§ Aim of the exercise
For this exercise, copy the records below exactly and exclude every image.

Provided data START

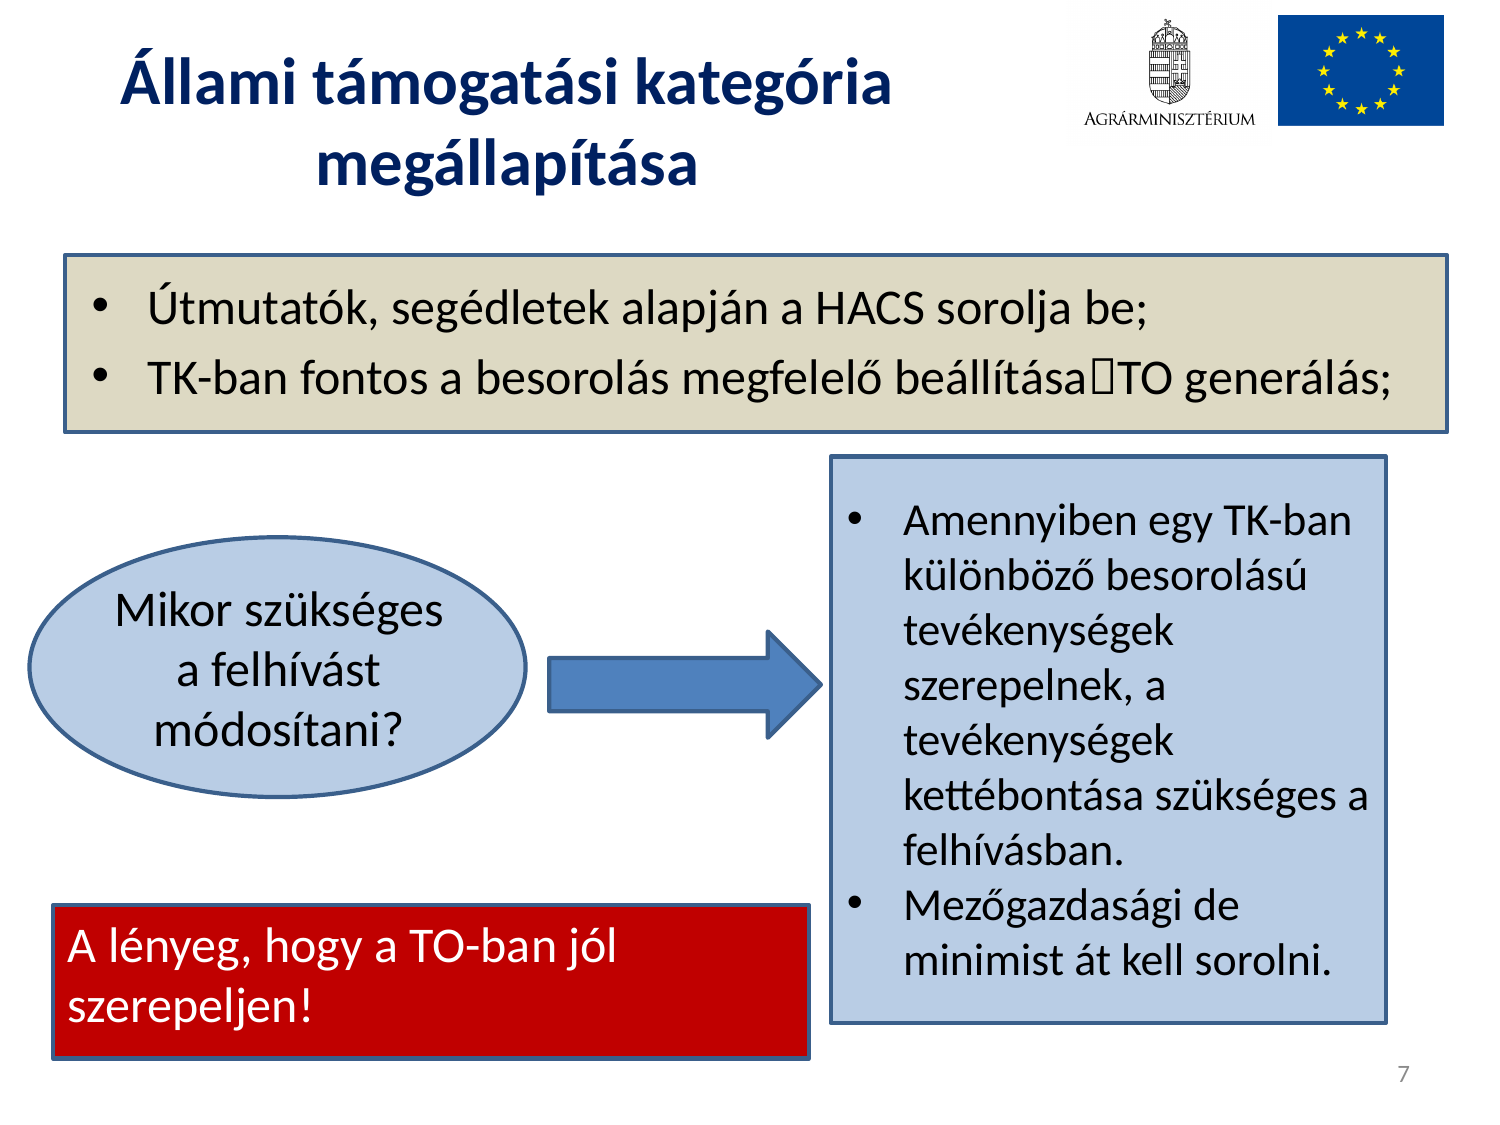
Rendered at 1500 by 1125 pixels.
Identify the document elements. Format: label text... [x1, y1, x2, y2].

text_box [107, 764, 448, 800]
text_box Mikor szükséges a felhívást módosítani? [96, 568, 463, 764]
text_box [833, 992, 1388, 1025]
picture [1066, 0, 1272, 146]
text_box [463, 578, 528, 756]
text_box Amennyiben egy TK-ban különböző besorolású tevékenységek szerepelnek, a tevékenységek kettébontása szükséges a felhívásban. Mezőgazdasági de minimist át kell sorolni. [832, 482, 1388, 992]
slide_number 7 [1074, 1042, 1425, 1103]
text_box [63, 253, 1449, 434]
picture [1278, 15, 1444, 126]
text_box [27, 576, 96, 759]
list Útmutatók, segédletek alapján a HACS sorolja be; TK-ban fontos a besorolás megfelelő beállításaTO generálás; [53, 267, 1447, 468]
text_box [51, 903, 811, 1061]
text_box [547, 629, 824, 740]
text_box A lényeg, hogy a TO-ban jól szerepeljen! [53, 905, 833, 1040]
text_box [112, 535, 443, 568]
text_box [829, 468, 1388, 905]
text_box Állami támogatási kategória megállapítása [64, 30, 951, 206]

Provided data END

§ Output below
Rendered at 1500 by 1125 pixels.
Identify the document elements. Format: label text... [x1, y1, x2, y2].

text_box [107, 764, 448, 800]
text_box Mikor szükséges a felhívást módosítani? [96, 568, 463, 764]
text_box [833, 992, 1388, 1025]
picture [1066, 0, 1272, 146]
text_box [463, 578, 528, 756]
text_box Amennyiben egy TK-ban különböző besorolású tevékenységek szerepelnek, a tevékenységek kettébontása szükséges a felhívásban. Mezőgazdasági de minimist át kell sorolni. [832, 482, 1388, 992]
slide_number 7 [1074, 1042, 1425, 1103]
text_box [63, 253, 1449, 434]
picture [1278, 15, 1444, 126]
text_box [27, 576, 96, 759]
list Útmutatók, segédletek alapján a HACS sorolja be; TK-ban fontos a besorolás megfelelő beállításaTO generálás; [53, 267, 1447, 468]
text_box [51, 903, 811, 1061]
text_box [547, 629, 824, 740]
text_box A lényeg, hogy a TO-ban jól szerepeljen! [53, 905, 833, 1040]
text_box [112, 535, 443, 568]
text_box [829, 468, 1388, 905]
text_box Állami támogatási kategória megállapítása [64, 30, 951, 206]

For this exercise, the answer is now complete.